I remember when an IT worker began their Sentness by saying, “There is nothing really spiritual about my job.” When I heard this I almost screamed. I put on my Jedi cloak, picked up my light sabre and starting swinging madly at anything in my way. How can this person not see that designing and writing a computer program is just like creating a world, naming its inhabitants and declaring who shall be in charge of what? Meanwhile the dark emperor sits and cackles with that evil smile, whispering in my ear, “Yes, lash out with all your anger and hate, then join me by my side … it is your deessssstiny.” I end up biting my tongue. My fierce reaction will not assist the revelation that is needed here. The crew are left to provide encouraging comments on character - reflecting on how the person behaves rather than revealing to them how their activity reflects God in all his glory. But it has reduced a potential holy moment into a Myers Briggs therapy meeting.



Other times I am not so contained. A mother, holding her newborn, recently left her employment to look after the little one. Her Sentness was all about the employment she used to have, but she failed to look 30 centimetres down at the new born held in her arms and mention the role she is in now - the complete and utter support for another life. There was no mention of the imaging of the “parent God” right before our eyes. I couldn’t keep quiet but had to send her to literally and successfully be God to one person – her own daughter!



In the past there have been those with a strong, evangelical, protestant background who treat the time as a confession for their lack of “witnessing” at their work. My head drops in despair. They wanted to be sent by the crew to evangelise their work colleagues - the very guilt-laden orientation Sentness is trying to counteract. Instead of taping into the latent joy hidden in their mundane activity - something that might just attract people to living a truly human life before their maker - they either resent it or are embarrassed by its necessity.

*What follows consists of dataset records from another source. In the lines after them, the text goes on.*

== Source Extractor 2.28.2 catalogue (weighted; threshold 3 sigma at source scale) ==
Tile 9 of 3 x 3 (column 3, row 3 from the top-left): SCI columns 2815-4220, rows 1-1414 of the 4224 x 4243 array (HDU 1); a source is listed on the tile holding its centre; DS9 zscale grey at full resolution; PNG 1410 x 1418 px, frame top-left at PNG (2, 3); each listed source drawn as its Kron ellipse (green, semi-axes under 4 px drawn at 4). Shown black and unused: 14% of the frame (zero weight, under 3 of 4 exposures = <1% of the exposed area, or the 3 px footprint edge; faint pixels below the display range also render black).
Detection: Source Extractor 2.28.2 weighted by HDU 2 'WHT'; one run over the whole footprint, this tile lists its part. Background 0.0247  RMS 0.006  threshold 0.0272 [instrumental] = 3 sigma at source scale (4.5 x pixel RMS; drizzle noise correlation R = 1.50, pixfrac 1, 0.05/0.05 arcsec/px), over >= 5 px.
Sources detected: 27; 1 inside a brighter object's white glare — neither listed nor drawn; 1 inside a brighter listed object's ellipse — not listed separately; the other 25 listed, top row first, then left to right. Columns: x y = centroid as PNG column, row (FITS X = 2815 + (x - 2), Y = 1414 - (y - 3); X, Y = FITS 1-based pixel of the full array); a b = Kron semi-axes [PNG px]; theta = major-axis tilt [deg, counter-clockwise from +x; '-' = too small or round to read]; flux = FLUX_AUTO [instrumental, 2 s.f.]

Some have refrained from being sent by the community. Perhaps too embarrassed or too shy to speak in front of us all. Or perhaps just not seeing the relevance of their activities in the work of the church. It’s a loss for the entire crew. But for those who have the boldness to share their lives, there is always something that can be seen as the activity of a true human. Something that goes beyond the encouragement of a noteworthy quality in their character.



We have sent a dress maker to be just like God, who is the original tailor. We have sent a journalist to narrate lives so other people can enter into that world and be so moved as to act in their own. We offered to reframe a bank's credit checker activity as imaging God who is a shepherd. In this banker's case though, they were reining in the silliness of sheep when it comes to the crucial areas of finance. I was greatly chuffed to be able to send our resident theological teacher not to teach theology – which could be seen as the highest thing a Christian can achieve - but to send them simply to teach. To note that when they prepare course material they are like the Holy Spirit brooding on the primal waters of creation.



We have told an animator to pay attention to humans in the smallest detail, just like our Heavenly Father does. We've sent an IT trainer to be incarnate in a world that few rarely manage to enter, and to be like the Holy Spirit that comes along side for help. We've sent a draftsperson to start with a blank piece of paper and design and produce a space for the purpose of human inhabitation. We've recognised a medical researcher giving voice to the voiceless in our society and sent an environmental scientist to take courage in noticing the details of God’s good creation.



The list goes on, but I know that not all the community share my enthusiasm for the task. Some hear their Sentness comments as how the crew like them as a person. Others as encouragement to be more “sacred” in their “secular” occupations. But for some, and for me of course, Sentness is the awakening that the things they do are God-imaging and ought to be celebrated, right down to the smallest, normal, mundane, everyday-ness detail.